(Page-level text extractions):
★ ★ ★

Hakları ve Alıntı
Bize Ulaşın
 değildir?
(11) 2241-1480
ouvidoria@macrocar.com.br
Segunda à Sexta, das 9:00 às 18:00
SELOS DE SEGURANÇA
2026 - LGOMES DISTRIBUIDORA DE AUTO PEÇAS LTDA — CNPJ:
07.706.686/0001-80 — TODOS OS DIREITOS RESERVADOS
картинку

★ ★ ★

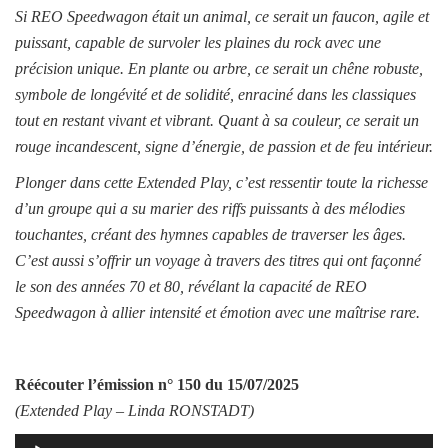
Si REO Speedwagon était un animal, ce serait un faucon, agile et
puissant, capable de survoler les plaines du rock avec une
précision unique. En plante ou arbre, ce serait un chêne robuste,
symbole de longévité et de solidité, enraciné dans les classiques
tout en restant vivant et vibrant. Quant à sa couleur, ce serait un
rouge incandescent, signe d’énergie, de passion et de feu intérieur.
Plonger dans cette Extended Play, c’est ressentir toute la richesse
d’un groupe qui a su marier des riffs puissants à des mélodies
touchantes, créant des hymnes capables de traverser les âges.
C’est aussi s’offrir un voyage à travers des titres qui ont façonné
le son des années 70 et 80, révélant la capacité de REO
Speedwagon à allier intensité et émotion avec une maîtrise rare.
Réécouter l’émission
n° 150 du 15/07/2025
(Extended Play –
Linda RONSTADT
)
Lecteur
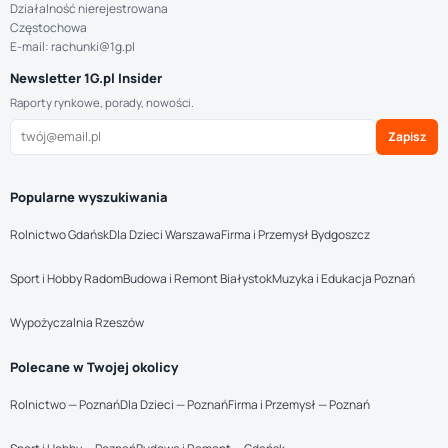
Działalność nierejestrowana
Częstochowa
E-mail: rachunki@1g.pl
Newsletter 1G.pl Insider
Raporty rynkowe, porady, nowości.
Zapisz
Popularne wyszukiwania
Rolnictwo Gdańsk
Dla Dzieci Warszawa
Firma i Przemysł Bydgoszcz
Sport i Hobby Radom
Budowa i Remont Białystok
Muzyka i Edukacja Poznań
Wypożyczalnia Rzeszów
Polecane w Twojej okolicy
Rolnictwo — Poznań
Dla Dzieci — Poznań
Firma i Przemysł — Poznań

★ ★ ★

(ASSIGNED TASK): Nothing except the lines from the one containing "n° 150 du 15/07/2025" through the one containing "Polecane w Twojej okolicy" should appear in the answer, exactly as above and without pictures.

(EXERCISE ANSWER):
n° 150 du 15/07/2025
(Extended Play –
Linda RONSTADT
)
Lecteur
Działalność nierejestrowana
Częstochowa
E-mail: rachunki@1g.pl
Newsletter 1G.pl Insider
Raporty rynkowe, porady, nowości.
Zapisz
Popularne wyszukiwania
Rolnictwo Gdańsk
Dla Dzieci Warszawa
Firma i Przemysł Bydgoszcz
Sport i Hobby Radom
Budowa i Remont Białystok
Muzyka i Edukacja Poznań
Wypożyczalnia Rzeszów
Polecane w Twojej okolicy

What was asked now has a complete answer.